----- EXTRACT PROVIDED
It was in Tralee when this whole vexed issue of tourism, how it’s promoted, and how the money is spent by those in authority at national level, came to mind once again. I know it’s an argument that has many supporters in the tourism business in our own part of the country, and I don’t mind saying that it’s something that annoys me greatly when I see the efforts being made by others to try and put their own little place on the map.
In case anybody thinks there’s a rant on the way about Kerry tourism, nothing could be further from the truth. I have been in Kerry enough times to see the scale of the investment business people there have put in over the last 50 years – and it’s quite incredible. A simple drive from the town centre in Killarney to the gates of Muckross House will provide evidence of the huge investment poured into this industry – new hotel after new hotel, guesthouse after guesthouse – all beautifully designed and all heaving with tourists in high summer. The Gleneagle Hotel, on its own, seems to have grown and expanded in ten different directions since the last time I was here, and I know for a fact that there were little or no government grants available to make this happen. The developers and the landowners had to go into the bank in Killarney and make a business case for their loans and extensions. They did their homework well because their investment is now being repaid in bucket-loads – even at the end of a most difficult year.
----------
----- COLLECTED MATERIAL
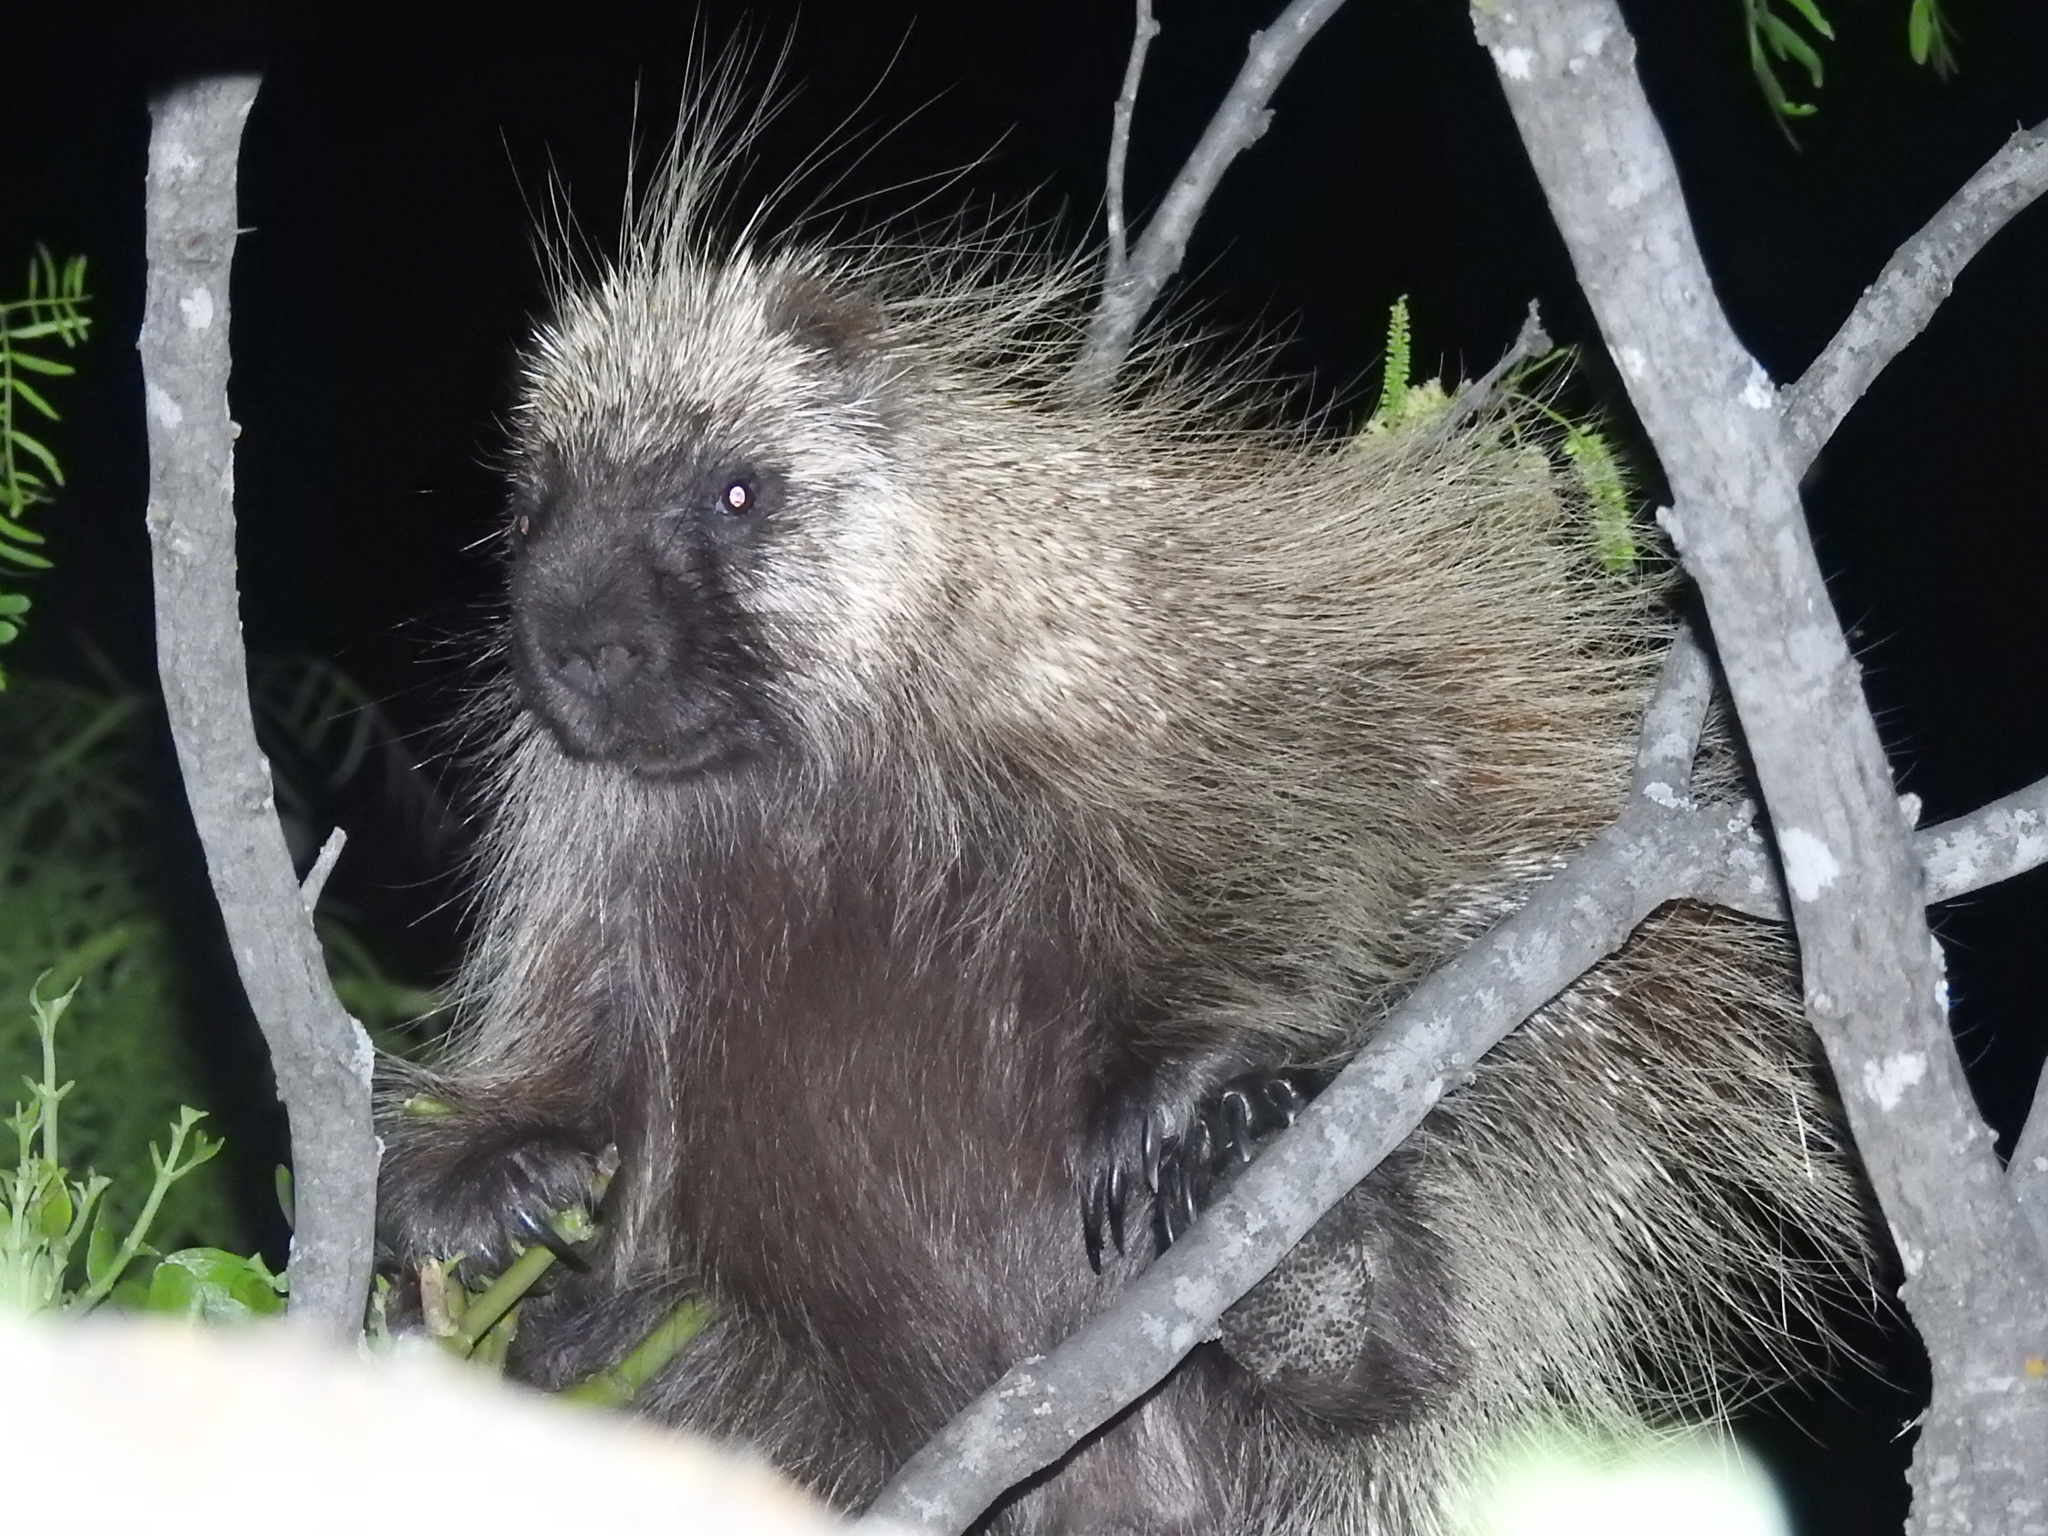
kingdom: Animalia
----------
- _STATED GOAL 1_:
Answer these questions using the tourism piece:
(a) In which town was the writer when the issue of tourism came to mind again?
(b) Over how many years does the writer say business people in Kerry have invested?
(c) Where did the developers and landowners go to make a business case for their loans?
- _STATED GOAL 2_: Reproduce the part of the tourism piece that opens with the words containing "It was in Tralee" and closes with "on the map.".
- _STATED GOAL 3_: Write what follows in the tourism piece, starting after its last sentence.
The listing stands apart from the tourism piece and is separate material.

- _REPLY 1_:
(a) Tralee
(b) 50 years
(c) The bank in Killarney

- _REPLY 2_:
It was in Tralee when this whole vexed issue of tourism, how it’s promoted, and how the money is spent by those in authority at national level, came to mind once again. I know it’s an argument that has many supporters in the tourism business in our own part of the country, and I don’t mind saying that it’s something that annoys me greatly when I see the efforts being made by others to try and put their own little place on the map.

- _REPLY 3_:
My quarrel is not with the industry in Kerry, but with the people who decide at national level where and when regional investment should be made in terms of developing new attractions and promoting new parts of the country where the tourists are not thronging in their thousands.
In Tralee, I couldn’t help but notice the success, for example, of the Blennerville Windmill tourism attraction – promoted extensively all over the place with signage (and online) as part of the Wild Atlantic Way – tagged as Ireland’s largest working windmill and Kerry’s model railway. It seems to me that thousands and thousands of euro have been invested by the tourism authorities at regional and national level – quite separate to the windmill management itself – and the result is a huge boost in tourism numbers for the windmill and the Tralee area.
The blurb for the Tralee site on its promotional material raised another eyebrow or two. It states: ‘Blennerville Windmill stands as the dominant landmark in Tralee Bay – where the town of Tralee meets the Dingle Peninsula. It was authentically restored to full working order in the 1980s. It is the only windmill along Ireland’s Atlantic Way and is the largest working windmill in Ireland’.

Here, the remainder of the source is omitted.